[Before-and-after page screenshots]
________________

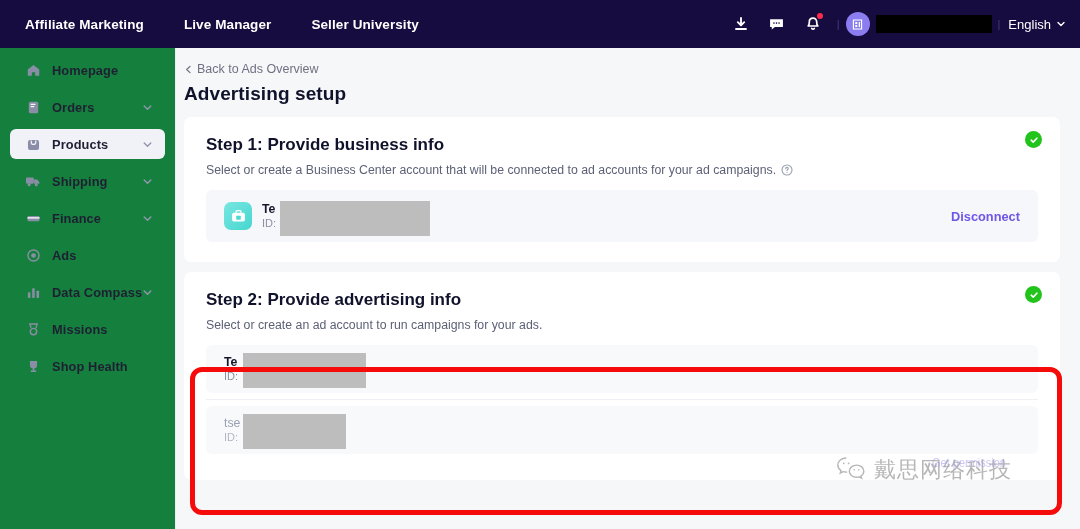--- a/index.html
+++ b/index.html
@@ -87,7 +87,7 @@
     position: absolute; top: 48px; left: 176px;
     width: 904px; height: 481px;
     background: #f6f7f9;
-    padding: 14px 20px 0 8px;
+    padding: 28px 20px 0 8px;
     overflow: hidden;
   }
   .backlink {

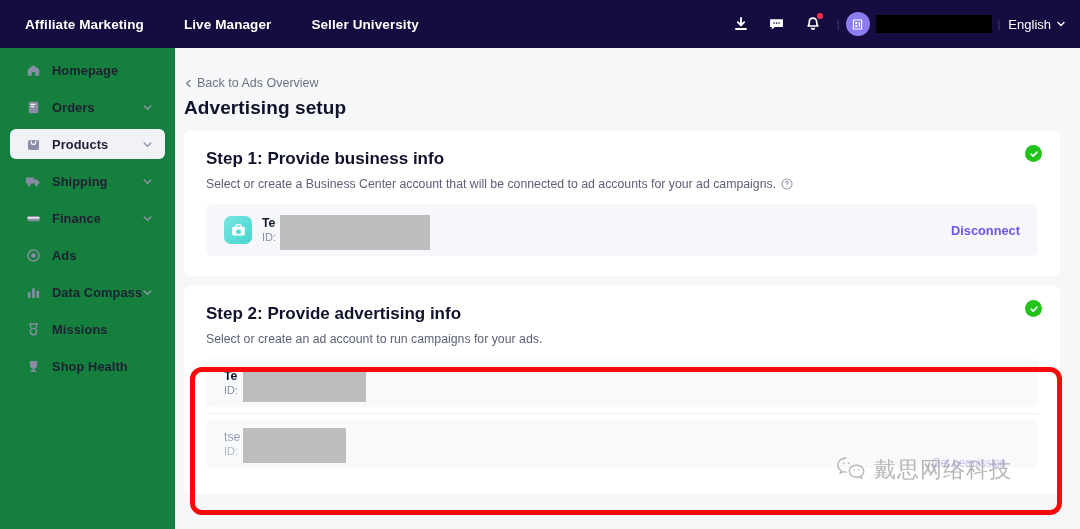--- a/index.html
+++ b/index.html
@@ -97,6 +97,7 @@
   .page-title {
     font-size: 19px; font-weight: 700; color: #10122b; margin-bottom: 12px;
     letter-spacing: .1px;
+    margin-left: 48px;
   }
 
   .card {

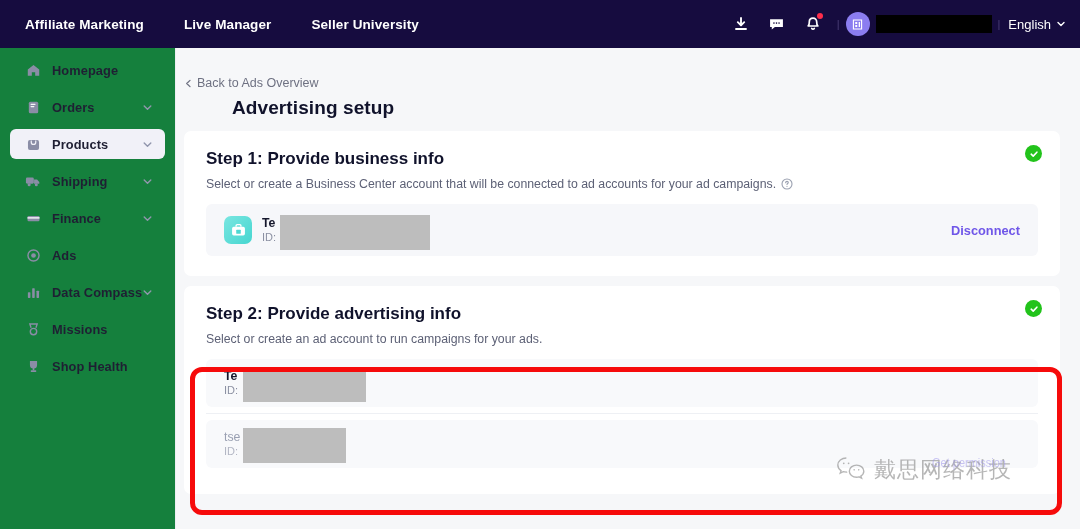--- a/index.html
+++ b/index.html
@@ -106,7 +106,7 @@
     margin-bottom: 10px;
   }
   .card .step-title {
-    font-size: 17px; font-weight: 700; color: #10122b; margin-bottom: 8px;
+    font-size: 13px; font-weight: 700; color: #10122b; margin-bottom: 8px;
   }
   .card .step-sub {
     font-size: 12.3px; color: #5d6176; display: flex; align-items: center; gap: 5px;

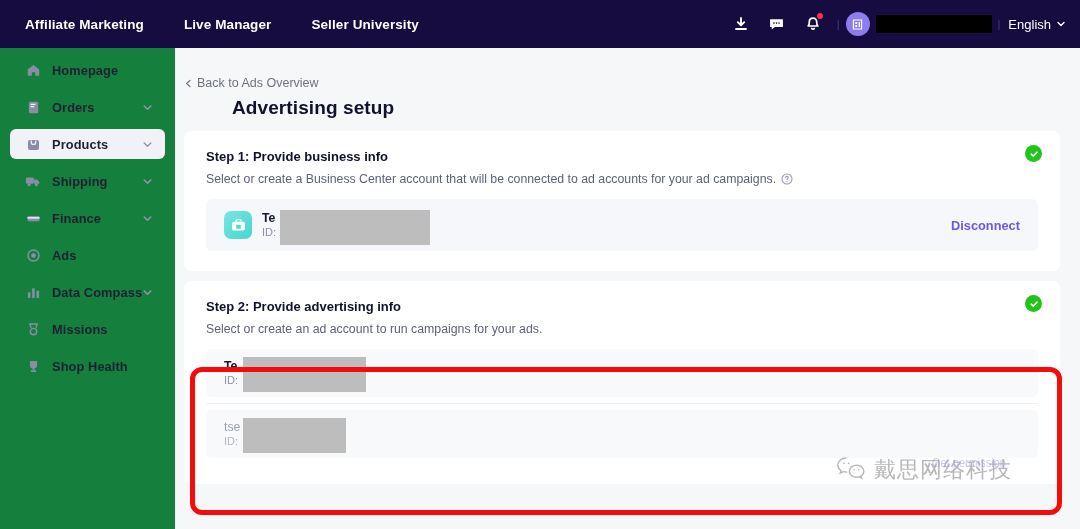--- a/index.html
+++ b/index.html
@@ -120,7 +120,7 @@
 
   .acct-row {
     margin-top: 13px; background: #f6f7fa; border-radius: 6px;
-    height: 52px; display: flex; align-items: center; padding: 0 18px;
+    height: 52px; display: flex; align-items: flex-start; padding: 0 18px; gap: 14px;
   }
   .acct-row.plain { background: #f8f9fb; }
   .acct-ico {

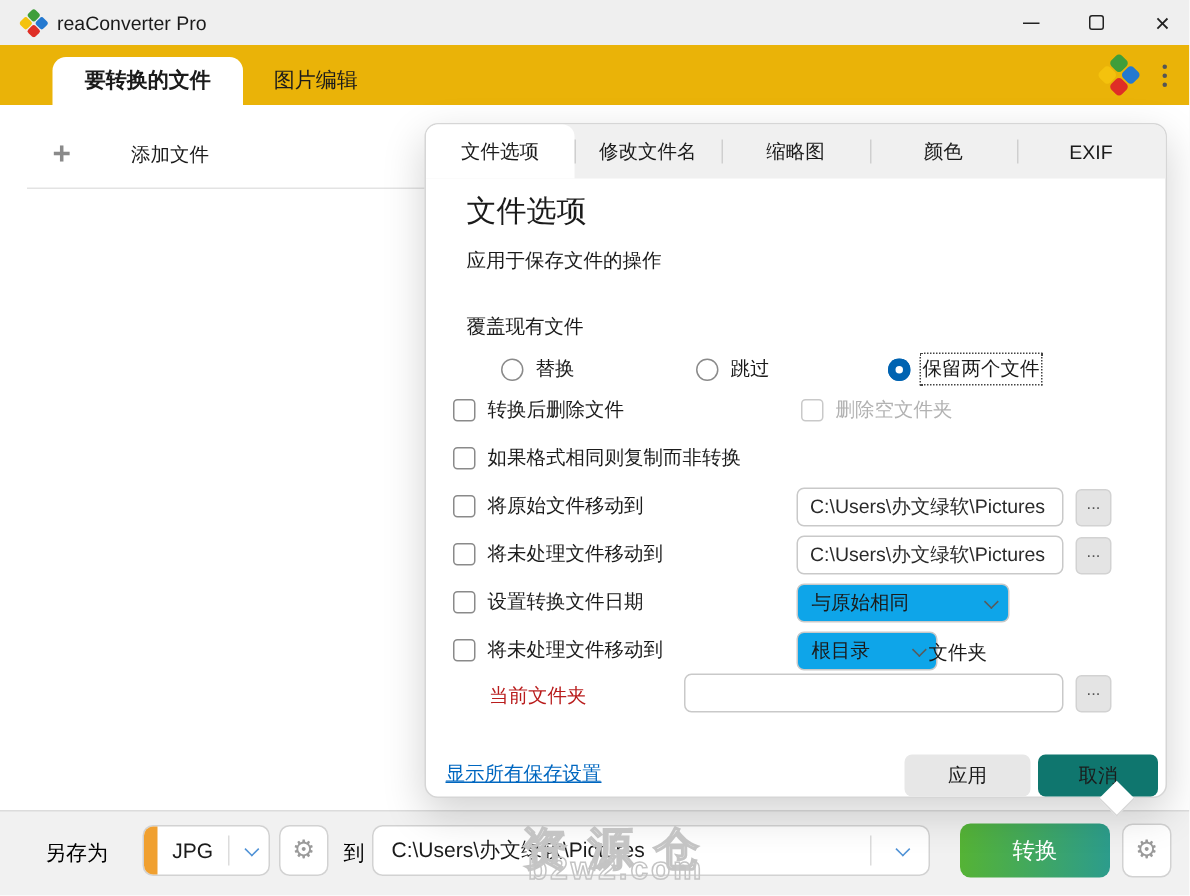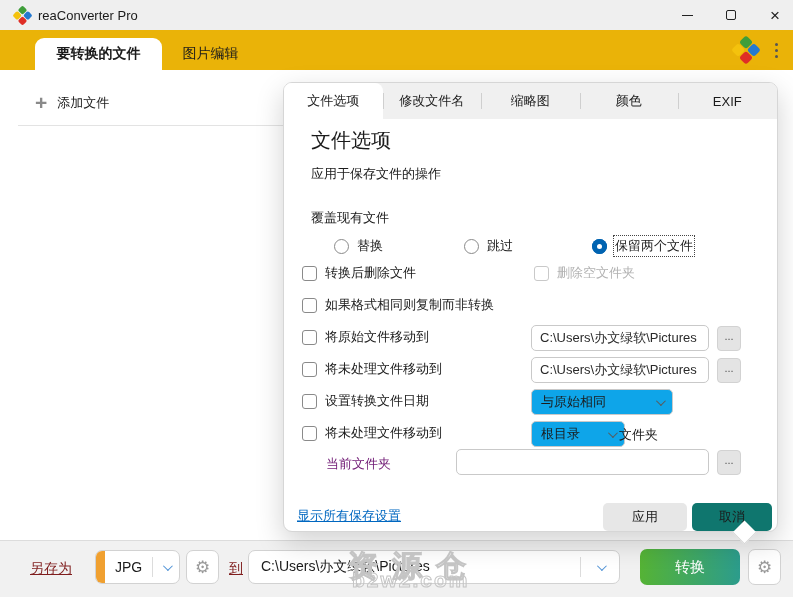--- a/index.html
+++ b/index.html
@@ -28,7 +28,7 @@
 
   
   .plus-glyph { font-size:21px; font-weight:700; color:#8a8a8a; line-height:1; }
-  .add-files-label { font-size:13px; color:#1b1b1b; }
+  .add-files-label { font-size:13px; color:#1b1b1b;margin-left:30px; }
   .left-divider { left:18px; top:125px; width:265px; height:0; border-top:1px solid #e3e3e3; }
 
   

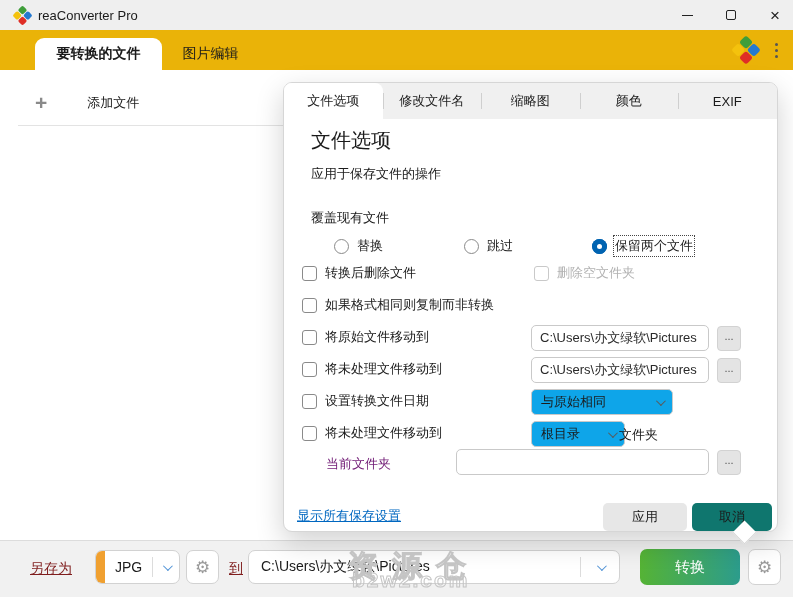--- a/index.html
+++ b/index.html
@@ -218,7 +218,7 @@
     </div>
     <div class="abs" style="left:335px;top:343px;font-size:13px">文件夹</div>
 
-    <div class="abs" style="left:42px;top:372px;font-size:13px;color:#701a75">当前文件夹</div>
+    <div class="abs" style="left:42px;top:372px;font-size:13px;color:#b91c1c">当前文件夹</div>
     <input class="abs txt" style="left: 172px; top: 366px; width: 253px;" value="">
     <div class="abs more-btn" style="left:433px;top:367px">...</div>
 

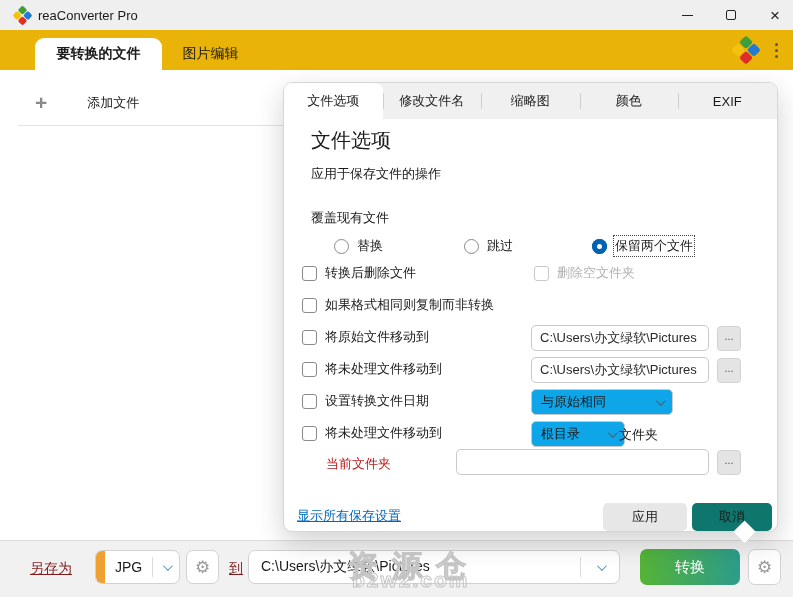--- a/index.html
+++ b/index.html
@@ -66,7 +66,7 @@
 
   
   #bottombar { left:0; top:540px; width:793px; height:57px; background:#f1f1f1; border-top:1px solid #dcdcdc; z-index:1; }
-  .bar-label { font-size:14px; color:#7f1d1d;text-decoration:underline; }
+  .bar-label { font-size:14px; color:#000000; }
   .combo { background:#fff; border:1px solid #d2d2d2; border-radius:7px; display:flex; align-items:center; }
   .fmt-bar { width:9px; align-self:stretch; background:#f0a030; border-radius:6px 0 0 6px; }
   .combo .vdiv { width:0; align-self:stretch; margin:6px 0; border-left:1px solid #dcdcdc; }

________________

WHAT TO PRODUCE
From the line containing "-218,7 +218,7 @@" to the last line of the entries, copy every line exactly, including both ends, and leave out the pictures.

SOLUTION FOR THIS EXERCISE
@@ -218,7 +218,7 @@
     </div>
     <div class="abs" style="left:335px;top:343px;font-size:13px">文件夹</div>
 
-    <div class="abs" style="left:42px;top:372px;font-size:13px;color:#701a75">当前文件夹</div>
+    <div class="abs" style="left:42px;top:372px;font-size:13px;color:#b91c1c">当前文件夹</div>
     <input class="abs txt" style="left: 172px; top: 366px; width: 253px;" value="">
     <div class="abs more-btn" style="left:433px;top:367px">...</div>
 

--- a/index.html
+++ b/index.html
@@ -66,7 +66,7 @@
 
   
   #bottombar { left:0; top:540px; width:793px; height:57px; background:#f1f1f1; border-top:1px solid #dcdcdc; z-index:1; }
-  .bar-label { font-size:14px; color:#7f1d1d;text-decoration:underline; }
+  .bar-label { font-size:14px; color:#000000; }
   .combo { background:#fff; border:1px solid #d2d2d2; border-radius:7px; display:flex; align-items:center; }
   .fmt-bar { width:9px; align-self:stretch; background:#f0a030; border-radius:6px 0 0 6px; }
   .combo .vdiv { width:0; align-self:stretch; margin:6px 0; border-left:1px solid #dcdcdc; }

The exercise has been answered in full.